For those wondering, here is a list of things I have tried:
Rolling my calves (with the stick, with a foam roller)
Orthotics (both Happy Feet and Dr Scholl’s heel cups)
Heel raises (both feet on the ground, both feet on a step, one foot in both positions, both feet bent knee/straight knee, and using a leg press machine)
Toe curls (alone, with a book on a towel, with two books on the towel)
Side steps with an elastic band around my ankles
Actually a lot of various stretches
“Breaking up adhesions” with a plastic thing
Trigger point dry needling
A Strassburg sock (at night)
A little elastic sleeve thing that is supposed to support the arch of the foot
Actually, while this looks like a long list of disparate and in fact desperate treatment options, I think they’re actually working. This morning, testing out a new pair of trail shoes, I ran twelve miles along the Ice Age Trail. At the beginning, the trail is pretty rutted and my foot was complaining, so I wasn’t expecting much, but after that calmed down it stayed calm for the rest of the run. This is definitely the best run I’ve had since the marathon, and I wasn’t taped. Was it the trails (nice and soft from yesterday’s rain), the new shoes, or the needling? I don’t care so long as I can repeat this at the 50k next week. TWO more runs before I hit the starting line!
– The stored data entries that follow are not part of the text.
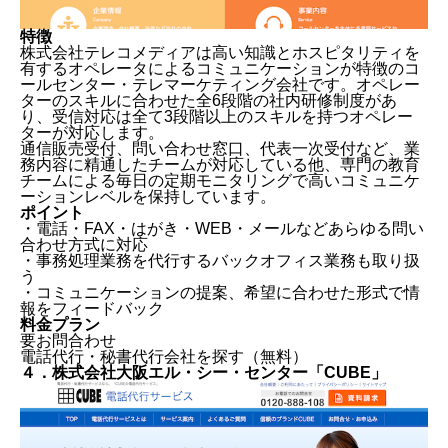
特徴
株式会社テレコメディアは高い知識とホスピタリティを
有するオペレータによるコミュニケーションが特徴のコ
ールセンター・テレマーケティング会社です。オペレー
ターのスキルに合わせた全6段階の社内研修制度があ
り、受信対応は全て3段階以上のスキルを持つオペレー
ターが対応します。
通信販売受付、問い合わせ窓口、代表一次受付など、業
務内容に精通したチームが対応している他、専門の教育
チームによる毎日の定期モニタリングで高いコミュニケ
ーションレベルを保持しています。
ポイント
・電話・FAX・はがき・WEB・メールなどあらゆる問い
合わせ方式に対応
・事務処理業務を代行するバックオフィス業務も取り扱
う
・コミュニケーションの提案、希望に合わせた形式で情
報をフィードバック
料金プラン
要お問合わせ
電話代行・秘書代行会社を探す（無料）
４．株式会社大阪エル・シー・センター「CUBE」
By the way, in the comic above, Mom is carrying a cane because she fell off a horse. Presumably while chasing after cattle rustlers. Because she is a bad ass that way. (Not really–she said the straps came loose because of the humidity. But one has to admire that she came to Europe anyway and hiked around with that cane for a week and a half while she was healing. This is where my stubbornness came from.)
We’ll file this comic under HM741 .L86 2014, for Sociology–Groups and organizations–Social groups. Group dynamics–Social networks–General works.
The comic, by the way, took place on the Pont Neuf, which is a bridge. The sides look kind of neat, like this:
 If you’re reading this, I totally mean your blog, don’t worry.
 It’s plantar fasciitis (or plantar fascists, as B calls it).